#### ABOUT THIS TASK
Of the entries below, return exactly those lines that fall between the one containing "left front paw: (221, 282)" and the one containing "left front paw: (484, 275)", the two end lines included.

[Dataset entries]
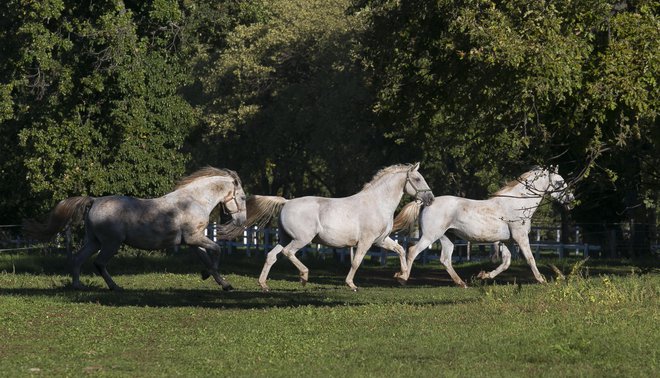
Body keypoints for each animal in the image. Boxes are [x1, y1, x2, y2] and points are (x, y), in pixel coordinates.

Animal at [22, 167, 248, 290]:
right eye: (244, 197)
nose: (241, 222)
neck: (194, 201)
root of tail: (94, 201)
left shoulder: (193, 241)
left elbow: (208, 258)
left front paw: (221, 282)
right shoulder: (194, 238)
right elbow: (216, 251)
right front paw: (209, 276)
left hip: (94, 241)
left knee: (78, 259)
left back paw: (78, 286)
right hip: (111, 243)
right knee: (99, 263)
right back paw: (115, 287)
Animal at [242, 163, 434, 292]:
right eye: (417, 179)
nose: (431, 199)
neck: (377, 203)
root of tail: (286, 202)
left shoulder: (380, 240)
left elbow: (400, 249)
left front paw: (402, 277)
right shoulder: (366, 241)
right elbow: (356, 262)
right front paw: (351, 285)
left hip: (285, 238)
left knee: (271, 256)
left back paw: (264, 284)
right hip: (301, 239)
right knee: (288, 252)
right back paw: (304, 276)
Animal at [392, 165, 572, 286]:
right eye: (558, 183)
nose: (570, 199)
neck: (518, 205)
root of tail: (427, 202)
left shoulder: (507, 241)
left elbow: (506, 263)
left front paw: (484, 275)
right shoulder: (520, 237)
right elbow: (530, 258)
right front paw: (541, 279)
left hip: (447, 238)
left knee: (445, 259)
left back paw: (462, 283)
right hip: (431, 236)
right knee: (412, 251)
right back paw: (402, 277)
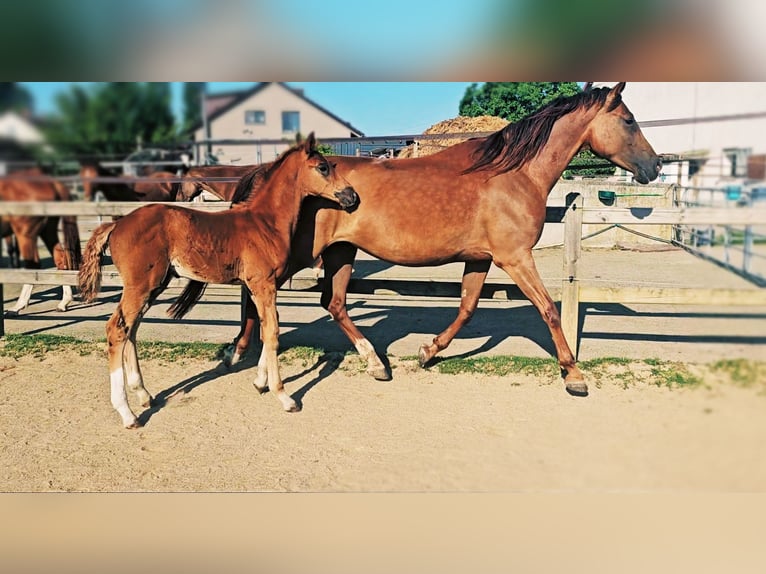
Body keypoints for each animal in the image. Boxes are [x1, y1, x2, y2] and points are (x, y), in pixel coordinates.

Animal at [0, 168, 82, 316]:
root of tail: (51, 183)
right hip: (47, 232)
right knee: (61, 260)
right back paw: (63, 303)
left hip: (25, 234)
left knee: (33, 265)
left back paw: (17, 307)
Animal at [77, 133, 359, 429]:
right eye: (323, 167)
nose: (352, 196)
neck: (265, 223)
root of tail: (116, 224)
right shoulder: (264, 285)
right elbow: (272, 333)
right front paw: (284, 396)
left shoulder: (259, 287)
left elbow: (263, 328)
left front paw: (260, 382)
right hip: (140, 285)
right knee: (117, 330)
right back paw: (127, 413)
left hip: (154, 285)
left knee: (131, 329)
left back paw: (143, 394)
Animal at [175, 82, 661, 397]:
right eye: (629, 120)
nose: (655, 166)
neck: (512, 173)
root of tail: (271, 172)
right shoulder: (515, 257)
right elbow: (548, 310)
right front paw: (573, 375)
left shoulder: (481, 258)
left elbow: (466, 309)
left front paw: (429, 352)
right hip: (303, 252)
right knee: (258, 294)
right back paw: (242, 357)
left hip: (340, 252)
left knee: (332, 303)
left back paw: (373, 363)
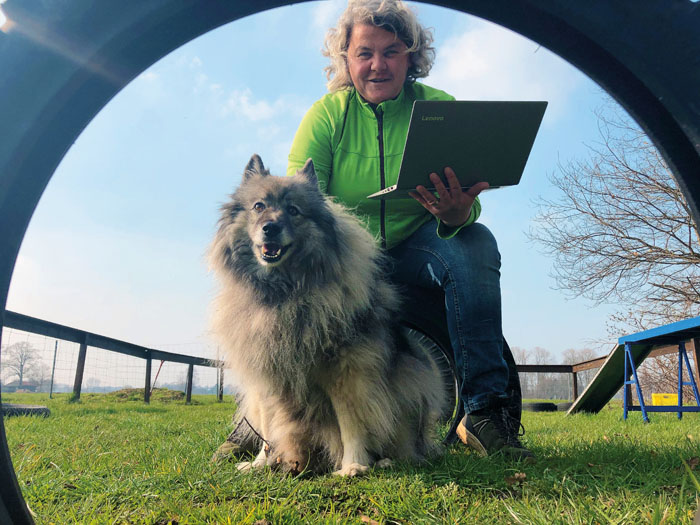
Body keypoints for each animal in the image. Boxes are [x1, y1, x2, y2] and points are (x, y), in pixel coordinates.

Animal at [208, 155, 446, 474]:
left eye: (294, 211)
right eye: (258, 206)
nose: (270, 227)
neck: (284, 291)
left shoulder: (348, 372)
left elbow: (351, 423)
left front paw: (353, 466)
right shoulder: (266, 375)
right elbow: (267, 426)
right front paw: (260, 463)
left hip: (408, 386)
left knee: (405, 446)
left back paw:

#### RESULT FOR THIS EXERCISE
left front paw: (221, 282)
right shoulder: (194, 238)
right elbow: (216, 251)
right front paw: (209, 276)
left hip: (94, 241)
left knee: (78, 259)
left back paw: (78, 286)
right hip: (111, 243)
right knee: (99, 263)
right back paw: (115, 287)
Animal at [242, 163, 434, 292]:
right eye: (417, 179)
nose: (431, 199)
neck: (377, 203)
root of tail: (286, 202)
left shoulder: (380, 240)
left elbow: (400, 249)
left front paw: (402, 277)
right shoulder: (366, 241)
right elbow: (356, 262)
right front paw: (351, 285)
left hip: (285, 238)
left knee: (271, 256)
left back paw: (264, 284)
right hip: (301, 239)
right knee: (288, 252)
right back paw: (304, 276)
Animal at [392, 165, 572, 286]:
right eye: (558, 183)
nose: (570, 199)
neck: (518, 205)
root of tail: (427, 202)
left shoulder: (507, 241)
left elbow: (506, 263)
left front paw: (484, 275)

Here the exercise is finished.